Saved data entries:
══════════════════════════════

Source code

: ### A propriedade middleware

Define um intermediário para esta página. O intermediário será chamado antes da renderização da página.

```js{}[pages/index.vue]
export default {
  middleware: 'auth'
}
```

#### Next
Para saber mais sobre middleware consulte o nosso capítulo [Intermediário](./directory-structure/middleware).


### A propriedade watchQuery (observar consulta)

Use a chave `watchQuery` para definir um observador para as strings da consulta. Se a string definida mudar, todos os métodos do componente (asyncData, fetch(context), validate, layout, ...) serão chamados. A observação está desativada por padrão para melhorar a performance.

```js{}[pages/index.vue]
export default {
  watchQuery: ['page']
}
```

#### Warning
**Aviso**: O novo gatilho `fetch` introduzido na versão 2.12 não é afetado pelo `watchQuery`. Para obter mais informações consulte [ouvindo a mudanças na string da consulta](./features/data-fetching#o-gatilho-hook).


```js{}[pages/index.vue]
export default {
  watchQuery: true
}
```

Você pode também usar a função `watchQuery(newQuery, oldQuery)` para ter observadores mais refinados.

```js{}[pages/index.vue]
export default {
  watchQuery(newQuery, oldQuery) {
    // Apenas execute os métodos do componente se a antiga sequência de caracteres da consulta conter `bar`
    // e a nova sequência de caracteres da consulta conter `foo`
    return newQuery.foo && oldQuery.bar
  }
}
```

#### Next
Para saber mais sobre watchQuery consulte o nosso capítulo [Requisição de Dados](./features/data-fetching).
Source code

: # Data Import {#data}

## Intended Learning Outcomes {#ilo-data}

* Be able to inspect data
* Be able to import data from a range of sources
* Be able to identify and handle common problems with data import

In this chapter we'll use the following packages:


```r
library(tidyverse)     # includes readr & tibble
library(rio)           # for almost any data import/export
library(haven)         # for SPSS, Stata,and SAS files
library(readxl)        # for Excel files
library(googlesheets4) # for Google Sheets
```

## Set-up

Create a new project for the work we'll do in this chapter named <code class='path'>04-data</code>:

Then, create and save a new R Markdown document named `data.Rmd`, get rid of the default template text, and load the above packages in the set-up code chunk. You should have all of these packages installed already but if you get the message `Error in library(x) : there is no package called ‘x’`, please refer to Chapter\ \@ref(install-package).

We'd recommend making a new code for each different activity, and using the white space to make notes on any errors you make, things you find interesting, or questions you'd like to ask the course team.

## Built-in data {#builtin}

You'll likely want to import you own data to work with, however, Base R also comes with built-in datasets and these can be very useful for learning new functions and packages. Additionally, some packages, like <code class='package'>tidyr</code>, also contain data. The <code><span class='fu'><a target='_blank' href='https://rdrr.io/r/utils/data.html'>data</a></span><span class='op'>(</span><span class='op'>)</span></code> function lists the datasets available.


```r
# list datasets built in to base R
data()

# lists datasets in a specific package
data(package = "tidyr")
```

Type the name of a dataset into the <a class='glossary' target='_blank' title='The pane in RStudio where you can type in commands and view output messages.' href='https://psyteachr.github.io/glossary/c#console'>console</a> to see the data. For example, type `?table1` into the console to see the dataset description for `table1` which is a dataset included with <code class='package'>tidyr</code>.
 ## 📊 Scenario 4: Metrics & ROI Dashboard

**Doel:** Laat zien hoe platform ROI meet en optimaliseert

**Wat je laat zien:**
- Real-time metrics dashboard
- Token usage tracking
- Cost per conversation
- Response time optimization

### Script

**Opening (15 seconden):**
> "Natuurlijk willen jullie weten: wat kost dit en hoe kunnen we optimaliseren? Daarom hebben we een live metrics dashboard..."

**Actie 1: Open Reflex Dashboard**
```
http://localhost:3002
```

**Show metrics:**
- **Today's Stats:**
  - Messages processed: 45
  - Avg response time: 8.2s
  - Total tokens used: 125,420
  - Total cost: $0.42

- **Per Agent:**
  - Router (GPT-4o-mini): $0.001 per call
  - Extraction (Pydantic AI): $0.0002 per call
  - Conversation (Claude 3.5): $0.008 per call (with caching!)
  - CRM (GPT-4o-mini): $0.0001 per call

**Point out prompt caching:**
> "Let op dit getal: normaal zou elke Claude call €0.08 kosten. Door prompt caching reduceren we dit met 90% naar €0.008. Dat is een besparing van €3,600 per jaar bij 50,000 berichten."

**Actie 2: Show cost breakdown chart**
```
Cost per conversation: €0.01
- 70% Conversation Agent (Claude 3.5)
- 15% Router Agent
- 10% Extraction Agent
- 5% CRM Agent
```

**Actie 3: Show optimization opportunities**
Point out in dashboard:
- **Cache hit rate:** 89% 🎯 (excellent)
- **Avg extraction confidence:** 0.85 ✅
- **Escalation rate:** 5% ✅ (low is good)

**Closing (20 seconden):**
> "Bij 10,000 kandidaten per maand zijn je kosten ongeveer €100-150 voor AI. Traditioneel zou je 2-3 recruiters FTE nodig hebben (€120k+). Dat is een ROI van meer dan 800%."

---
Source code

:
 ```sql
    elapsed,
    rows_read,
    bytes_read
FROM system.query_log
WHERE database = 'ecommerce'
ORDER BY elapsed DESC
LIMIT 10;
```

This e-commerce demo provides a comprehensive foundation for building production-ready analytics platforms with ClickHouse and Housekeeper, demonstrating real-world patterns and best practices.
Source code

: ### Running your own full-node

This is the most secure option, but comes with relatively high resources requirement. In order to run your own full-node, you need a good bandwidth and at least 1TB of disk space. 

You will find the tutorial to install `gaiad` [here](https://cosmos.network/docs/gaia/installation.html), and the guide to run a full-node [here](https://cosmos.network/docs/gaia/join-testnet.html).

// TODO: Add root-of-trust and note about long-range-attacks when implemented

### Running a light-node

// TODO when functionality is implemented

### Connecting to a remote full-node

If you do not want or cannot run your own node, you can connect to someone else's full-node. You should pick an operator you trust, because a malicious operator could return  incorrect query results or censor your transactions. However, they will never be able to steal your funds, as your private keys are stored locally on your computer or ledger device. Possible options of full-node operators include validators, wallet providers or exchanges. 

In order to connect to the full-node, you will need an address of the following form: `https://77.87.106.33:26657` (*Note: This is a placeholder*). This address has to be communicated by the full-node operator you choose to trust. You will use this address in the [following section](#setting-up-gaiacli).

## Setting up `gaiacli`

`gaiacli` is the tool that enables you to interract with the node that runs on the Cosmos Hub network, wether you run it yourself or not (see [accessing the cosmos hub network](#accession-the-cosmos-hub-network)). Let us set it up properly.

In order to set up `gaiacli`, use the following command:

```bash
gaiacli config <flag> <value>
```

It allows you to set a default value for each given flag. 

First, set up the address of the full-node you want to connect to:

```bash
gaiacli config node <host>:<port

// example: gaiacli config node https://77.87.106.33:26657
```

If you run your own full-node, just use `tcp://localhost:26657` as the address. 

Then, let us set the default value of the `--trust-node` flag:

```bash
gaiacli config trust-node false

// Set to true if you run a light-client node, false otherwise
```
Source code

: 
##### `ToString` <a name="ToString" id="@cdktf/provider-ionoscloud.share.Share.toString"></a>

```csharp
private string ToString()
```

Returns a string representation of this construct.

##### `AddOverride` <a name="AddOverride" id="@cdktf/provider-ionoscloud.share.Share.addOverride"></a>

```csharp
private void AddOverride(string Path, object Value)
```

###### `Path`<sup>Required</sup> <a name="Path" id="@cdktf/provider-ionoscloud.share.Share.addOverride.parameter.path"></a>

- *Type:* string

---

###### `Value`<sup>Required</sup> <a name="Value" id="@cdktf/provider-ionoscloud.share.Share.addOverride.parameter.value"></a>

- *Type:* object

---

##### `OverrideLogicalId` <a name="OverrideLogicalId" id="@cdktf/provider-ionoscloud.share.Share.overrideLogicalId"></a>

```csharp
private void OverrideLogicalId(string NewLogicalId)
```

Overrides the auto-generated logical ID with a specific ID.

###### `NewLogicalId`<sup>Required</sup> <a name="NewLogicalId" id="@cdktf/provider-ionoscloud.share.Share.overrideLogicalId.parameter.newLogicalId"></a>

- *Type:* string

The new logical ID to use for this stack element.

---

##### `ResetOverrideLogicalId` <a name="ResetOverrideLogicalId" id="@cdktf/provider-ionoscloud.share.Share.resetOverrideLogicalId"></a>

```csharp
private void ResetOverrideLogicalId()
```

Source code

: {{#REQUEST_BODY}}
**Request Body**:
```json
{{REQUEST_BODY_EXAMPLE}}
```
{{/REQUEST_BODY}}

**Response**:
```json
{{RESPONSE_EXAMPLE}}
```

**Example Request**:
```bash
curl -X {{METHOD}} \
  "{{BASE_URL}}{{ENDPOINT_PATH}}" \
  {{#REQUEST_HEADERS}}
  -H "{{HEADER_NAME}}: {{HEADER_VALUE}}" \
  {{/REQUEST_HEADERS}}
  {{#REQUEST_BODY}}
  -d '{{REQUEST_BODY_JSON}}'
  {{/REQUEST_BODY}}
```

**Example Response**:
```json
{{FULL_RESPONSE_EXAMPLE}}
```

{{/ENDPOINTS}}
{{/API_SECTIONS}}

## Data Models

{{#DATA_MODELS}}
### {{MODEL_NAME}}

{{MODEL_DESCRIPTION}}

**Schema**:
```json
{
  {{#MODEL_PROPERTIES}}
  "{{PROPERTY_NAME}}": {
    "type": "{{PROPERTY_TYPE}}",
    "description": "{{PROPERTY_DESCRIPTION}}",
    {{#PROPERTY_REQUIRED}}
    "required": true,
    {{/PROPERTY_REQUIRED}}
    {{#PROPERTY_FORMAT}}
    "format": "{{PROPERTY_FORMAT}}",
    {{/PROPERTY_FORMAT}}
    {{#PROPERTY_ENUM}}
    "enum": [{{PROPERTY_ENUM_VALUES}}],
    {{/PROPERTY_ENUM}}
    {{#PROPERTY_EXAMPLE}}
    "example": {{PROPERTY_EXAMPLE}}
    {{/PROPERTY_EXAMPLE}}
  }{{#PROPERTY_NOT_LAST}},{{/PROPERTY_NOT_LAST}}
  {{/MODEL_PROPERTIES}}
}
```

══════════════════════════════

What you should do:
Each line from the top of the entries above through the line containing "to inspect data" must be transcribed exactly, and no other line may appear.

Task result:
Source code

: ### A propriedade middleware

Define um intermediário para esta página. O intermediário será chamado antes da renderização da página.

```js{}[pages/index.vue]
export default {
  middleware: 'auth'
}
```

#### Next
Para saber mais sobre middleware consulte o nosso capítulo [Intermediário](./directory-structure/middleware).


### A propriedade watchQuery (observar consulta)

Use a chave `watchQuery` para definir um observador para as strings da consulta. Se a string definida mudar, todos os métodos do componente (asyncData, fetch(context), validate, layout, ...) serão chamados. A observação está desativada por padrão para melhorar a performance.

```js{}[pages/index.vue]
export default {
  watchQuery: ['page']
}
```

#### Warning
**Aviso**: O novo gatilho `fetch` introduzido na versão 2.12 não é afetado pelo `watchQuery`. Para obter mais informações consulte [ouvindo a mudanças na string da consulta](./features/data-fetching#o-gatilho-hook).


```js{}[pages/index.vue]
export default {
  watchQuery: true
}
```

Você pode também usar a função `watchQuery(newQuery, oldQuery)` para ter observadores mais refinados.

```js{}[pages/index.vue]
export default {
  watchQuery(newQuery, oldQuery) {
    // Apenas execute os métodos do componente se a antiga sequência de caracteres da consulta conter `bar`
    // e a nova sequência de caracteres da consulta conter `foo`
    return newQuery.foo && oldQuery.bar
  }
}
```

#### Next
Para saber mais sobre watchQuery consulte o nosso capítulo [Requisição de Dados](./features/data-fetching).
Source code

: # Data Import {#data}

## Intended Learning Outcomes {#ilo-data}

* Be able to inspect data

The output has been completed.